JOURNAL — JUNE 2026

Training inside the dream

Learned world models make experience cheap. The discipline is making sure the dream stays honest.

One of the most beautiful results of the last decade of machine intelligence research is also one of the simplest to state: an agent can learn a compressed generative model of its environment, train itself largely inside that model — inside its own hallucinated rollouts — and transfer the resulting policy back to reality. Ha and Schmidhuber demonstrated it crisply in 2018; the lineage runs back to recurrent world models for planning in 1990.

The appeal is economic. Real experience is expensive, slow, and occasionally destructive; imagined experience is a forward pass. If a latent dynamics model captures the structure that matters, the agent can rehearse a thousand futures in the time reality grants it one, and reserve physical interaction for the questions imagination cannot settle.

But there is a catch, and the catch is where the real research lives. A learned world model is wrong somewhere — all models are — and a sufficiently capable optimizer will find those wrong places and exploit them, achieving spectacular imagined returns through maneuvers that reality does not honor. The agent discovers adversarial examples against its own understanding.

A policy that exploits its own model's flaws hasn't learned to act. It has learned to cheat a dream.

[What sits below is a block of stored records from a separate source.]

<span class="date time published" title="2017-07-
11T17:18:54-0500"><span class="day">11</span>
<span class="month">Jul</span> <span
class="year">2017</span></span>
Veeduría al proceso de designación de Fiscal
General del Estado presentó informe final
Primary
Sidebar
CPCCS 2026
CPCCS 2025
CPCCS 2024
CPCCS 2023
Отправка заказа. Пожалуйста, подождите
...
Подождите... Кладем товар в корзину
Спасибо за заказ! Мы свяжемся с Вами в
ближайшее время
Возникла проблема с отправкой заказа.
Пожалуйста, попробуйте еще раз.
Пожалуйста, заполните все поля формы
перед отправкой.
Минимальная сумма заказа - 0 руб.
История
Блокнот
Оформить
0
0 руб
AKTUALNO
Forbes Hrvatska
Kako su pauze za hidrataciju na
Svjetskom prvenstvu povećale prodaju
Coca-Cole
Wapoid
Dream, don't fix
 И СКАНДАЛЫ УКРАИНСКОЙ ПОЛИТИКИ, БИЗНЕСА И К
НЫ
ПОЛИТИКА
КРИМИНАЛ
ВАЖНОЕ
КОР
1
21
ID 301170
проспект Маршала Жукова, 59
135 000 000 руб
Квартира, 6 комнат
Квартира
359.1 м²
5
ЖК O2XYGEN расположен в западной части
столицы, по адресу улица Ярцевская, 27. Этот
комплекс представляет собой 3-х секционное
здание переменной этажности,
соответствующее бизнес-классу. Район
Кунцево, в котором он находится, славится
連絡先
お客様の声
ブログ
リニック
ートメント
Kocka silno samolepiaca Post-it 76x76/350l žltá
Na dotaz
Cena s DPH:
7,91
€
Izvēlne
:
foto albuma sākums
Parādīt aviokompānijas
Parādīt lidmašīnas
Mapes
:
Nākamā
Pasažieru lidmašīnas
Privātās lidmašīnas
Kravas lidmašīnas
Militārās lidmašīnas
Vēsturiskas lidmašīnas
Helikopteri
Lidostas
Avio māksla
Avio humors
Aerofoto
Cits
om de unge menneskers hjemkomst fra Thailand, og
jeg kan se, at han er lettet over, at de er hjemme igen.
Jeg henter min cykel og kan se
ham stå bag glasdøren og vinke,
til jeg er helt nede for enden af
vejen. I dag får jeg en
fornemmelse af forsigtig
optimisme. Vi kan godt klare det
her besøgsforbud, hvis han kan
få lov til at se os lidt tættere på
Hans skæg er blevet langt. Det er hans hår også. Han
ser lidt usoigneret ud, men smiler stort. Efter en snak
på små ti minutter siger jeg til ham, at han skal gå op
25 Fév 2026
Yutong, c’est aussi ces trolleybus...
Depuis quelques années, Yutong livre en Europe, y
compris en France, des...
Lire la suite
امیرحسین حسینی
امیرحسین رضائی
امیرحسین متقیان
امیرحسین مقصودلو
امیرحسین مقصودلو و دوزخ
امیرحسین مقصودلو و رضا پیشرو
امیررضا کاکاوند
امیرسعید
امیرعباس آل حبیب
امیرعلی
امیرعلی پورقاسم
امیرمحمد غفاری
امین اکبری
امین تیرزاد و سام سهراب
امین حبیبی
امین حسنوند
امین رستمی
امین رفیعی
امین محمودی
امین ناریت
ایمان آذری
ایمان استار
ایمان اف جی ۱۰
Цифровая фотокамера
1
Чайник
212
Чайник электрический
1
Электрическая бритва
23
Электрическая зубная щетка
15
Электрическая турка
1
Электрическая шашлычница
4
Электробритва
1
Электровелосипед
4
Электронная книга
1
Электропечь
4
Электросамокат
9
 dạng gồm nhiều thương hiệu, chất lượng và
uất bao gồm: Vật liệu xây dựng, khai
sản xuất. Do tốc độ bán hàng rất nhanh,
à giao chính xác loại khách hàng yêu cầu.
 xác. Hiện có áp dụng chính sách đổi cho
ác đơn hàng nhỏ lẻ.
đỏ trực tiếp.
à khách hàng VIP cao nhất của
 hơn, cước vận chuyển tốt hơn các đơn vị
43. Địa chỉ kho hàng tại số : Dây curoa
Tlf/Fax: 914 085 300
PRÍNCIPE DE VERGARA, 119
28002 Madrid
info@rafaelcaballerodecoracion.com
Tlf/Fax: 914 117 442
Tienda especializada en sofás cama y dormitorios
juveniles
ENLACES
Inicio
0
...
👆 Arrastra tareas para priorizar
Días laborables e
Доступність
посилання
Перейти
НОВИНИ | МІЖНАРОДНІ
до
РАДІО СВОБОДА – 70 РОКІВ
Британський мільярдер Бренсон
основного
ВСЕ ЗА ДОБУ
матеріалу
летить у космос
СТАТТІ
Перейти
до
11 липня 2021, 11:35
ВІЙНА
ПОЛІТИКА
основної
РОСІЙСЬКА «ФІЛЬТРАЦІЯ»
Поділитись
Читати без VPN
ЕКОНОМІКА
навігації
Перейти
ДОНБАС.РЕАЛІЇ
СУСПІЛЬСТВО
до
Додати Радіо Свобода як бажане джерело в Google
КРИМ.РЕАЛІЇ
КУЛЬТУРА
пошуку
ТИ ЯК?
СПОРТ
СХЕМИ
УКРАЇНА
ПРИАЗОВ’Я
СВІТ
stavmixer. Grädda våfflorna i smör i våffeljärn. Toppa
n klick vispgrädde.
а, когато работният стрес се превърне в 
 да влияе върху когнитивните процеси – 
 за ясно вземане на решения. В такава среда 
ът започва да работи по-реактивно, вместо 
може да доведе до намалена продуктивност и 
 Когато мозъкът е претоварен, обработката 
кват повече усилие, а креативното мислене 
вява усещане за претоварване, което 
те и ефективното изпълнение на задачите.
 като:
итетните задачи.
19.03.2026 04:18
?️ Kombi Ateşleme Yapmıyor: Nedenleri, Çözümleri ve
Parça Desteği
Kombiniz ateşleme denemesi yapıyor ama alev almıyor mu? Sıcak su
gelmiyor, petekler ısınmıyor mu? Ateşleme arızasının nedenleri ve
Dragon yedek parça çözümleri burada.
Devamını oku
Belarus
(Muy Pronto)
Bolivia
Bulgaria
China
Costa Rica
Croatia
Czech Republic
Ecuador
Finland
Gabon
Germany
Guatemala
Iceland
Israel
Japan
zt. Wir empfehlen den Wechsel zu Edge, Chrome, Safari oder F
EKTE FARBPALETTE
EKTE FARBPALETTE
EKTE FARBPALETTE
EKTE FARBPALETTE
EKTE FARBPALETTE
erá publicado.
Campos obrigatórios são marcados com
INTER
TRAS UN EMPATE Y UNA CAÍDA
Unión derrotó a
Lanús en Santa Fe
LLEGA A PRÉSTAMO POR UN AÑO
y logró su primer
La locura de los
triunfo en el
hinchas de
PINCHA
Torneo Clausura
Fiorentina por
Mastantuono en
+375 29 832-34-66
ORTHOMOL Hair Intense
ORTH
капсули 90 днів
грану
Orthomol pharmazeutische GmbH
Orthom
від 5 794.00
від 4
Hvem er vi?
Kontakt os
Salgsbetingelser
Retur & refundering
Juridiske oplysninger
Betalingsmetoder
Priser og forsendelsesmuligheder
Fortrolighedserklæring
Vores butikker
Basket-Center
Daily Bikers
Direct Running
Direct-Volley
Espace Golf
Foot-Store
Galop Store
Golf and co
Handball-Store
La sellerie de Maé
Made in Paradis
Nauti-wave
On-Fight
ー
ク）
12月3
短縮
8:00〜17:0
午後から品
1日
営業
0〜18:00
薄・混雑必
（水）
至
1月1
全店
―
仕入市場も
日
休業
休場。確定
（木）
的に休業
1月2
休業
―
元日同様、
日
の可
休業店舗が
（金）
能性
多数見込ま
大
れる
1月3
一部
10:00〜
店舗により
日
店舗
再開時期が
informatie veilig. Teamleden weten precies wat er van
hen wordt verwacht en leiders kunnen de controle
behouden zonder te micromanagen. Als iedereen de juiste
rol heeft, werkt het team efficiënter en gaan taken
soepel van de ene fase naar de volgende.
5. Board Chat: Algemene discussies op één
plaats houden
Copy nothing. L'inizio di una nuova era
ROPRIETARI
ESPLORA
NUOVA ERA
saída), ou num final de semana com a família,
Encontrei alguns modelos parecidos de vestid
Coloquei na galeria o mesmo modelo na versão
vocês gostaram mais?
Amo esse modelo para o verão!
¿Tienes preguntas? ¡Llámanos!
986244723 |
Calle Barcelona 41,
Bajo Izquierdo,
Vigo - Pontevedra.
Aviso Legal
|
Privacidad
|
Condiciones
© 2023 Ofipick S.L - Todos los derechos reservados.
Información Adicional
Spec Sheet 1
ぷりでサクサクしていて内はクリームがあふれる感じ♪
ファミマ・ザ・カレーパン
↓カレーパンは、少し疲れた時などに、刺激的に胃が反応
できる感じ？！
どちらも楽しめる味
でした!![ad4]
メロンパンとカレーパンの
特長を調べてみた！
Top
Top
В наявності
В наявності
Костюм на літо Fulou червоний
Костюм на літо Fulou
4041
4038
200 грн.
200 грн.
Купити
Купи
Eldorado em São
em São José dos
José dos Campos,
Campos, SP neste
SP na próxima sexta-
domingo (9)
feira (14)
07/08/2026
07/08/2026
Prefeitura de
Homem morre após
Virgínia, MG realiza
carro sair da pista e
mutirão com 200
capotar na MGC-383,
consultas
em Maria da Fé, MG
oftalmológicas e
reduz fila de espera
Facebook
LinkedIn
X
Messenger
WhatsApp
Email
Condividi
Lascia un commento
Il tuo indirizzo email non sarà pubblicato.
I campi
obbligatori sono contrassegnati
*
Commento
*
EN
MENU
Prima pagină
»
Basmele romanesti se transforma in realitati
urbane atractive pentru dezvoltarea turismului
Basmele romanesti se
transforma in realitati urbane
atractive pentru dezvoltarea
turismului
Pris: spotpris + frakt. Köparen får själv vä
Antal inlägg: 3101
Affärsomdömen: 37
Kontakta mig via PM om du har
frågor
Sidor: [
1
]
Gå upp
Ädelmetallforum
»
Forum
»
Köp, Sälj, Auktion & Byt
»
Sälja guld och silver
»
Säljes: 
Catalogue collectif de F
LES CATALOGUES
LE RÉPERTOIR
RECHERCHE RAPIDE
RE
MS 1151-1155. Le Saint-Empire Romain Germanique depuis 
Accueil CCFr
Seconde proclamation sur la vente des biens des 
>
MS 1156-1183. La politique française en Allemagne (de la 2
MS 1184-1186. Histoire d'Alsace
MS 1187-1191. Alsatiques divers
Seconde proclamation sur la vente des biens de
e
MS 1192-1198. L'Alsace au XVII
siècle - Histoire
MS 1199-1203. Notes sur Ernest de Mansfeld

This failure mode disciplines the entire architecture. The world model must represent its own uncertainty, so the planner knows where the dream is trustworthy. Prediction error must be routed back as a training signal, so the model improves fastest exactly where it is most exploited. And final grades must always come from the environment, never from the simulator — a rule we apply as strictly to ourselves as to our agents.

Done honestly, the loop compounds: better models make imagination more faithful, more faithful imagination makes planning more ambitious, and more ambitious plans probe the model at its weakest points, which improves it again. Done dishonestly — graded inside the dream — the same loop produces systems that are impressive precisely until they touch the world.

We are firmly in the first camp. Imagination is our lever; reality is our referee.